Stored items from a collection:

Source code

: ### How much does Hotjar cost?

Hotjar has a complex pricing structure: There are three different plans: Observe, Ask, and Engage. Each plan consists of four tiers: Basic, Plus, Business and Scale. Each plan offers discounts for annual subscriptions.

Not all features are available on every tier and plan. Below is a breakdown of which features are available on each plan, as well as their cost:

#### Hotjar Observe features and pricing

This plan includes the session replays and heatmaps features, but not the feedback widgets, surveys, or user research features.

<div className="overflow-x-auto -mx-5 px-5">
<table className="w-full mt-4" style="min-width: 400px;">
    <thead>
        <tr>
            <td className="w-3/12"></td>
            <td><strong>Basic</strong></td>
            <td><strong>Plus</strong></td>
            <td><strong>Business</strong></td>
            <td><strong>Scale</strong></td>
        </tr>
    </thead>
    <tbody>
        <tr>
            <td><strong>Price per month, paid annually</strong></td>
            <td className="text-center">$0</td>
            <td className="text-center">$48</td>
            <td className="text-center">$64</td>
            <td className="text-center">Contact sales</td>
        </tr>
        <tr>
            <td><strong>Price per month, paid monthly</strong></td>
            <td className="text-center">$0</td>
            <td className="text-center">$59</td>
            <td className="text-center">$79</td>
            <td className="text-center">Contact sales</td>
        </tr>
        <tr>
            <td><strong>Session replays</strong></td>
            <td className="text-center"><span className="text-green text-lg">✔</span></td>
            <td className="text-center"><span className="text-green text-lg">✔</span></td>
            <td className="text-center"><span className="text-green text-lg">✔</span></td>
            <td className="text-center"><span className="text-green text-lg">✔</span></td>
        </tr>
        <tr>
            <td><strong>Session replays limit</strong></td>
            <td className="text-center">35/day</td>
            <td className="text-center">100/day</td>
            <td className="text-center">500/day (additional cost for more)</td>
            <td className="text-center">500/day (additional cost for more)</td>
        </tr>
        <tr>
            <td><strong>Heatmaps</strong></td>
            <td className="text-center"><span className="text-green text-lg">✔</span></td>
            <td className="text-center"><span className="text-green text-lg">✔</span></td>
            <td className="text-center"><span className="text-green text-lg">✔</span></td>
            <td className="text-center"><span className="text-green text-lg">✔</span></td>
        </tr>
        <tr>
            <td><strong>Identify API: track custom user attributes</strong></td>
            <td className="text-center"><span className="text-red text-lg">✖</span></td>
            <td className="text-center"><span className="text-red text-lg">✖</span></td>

Requirement: Reproduce verbatim the lines of the records from the line with "does Hotjar cost?" up to and including the line with "This plan includes".

Your response:
: ### How much does Hotjar cost?

Hotjar has a complex pricing structure: There are three different plans: Observe, Ask, and Engage. Each plan consists of four tiers: Basic, Plus, Business and Scale. Each plan offers discounts for annual subscriptions.

Not all features are available on every tier and plan. Below is a breakdown of which features are available on each plan, as well as their cost:

#### Hotjar Observe features and pricing

This plan includes the session replays and heatmaps features, but not the feedback widgets, surveys, or user research features.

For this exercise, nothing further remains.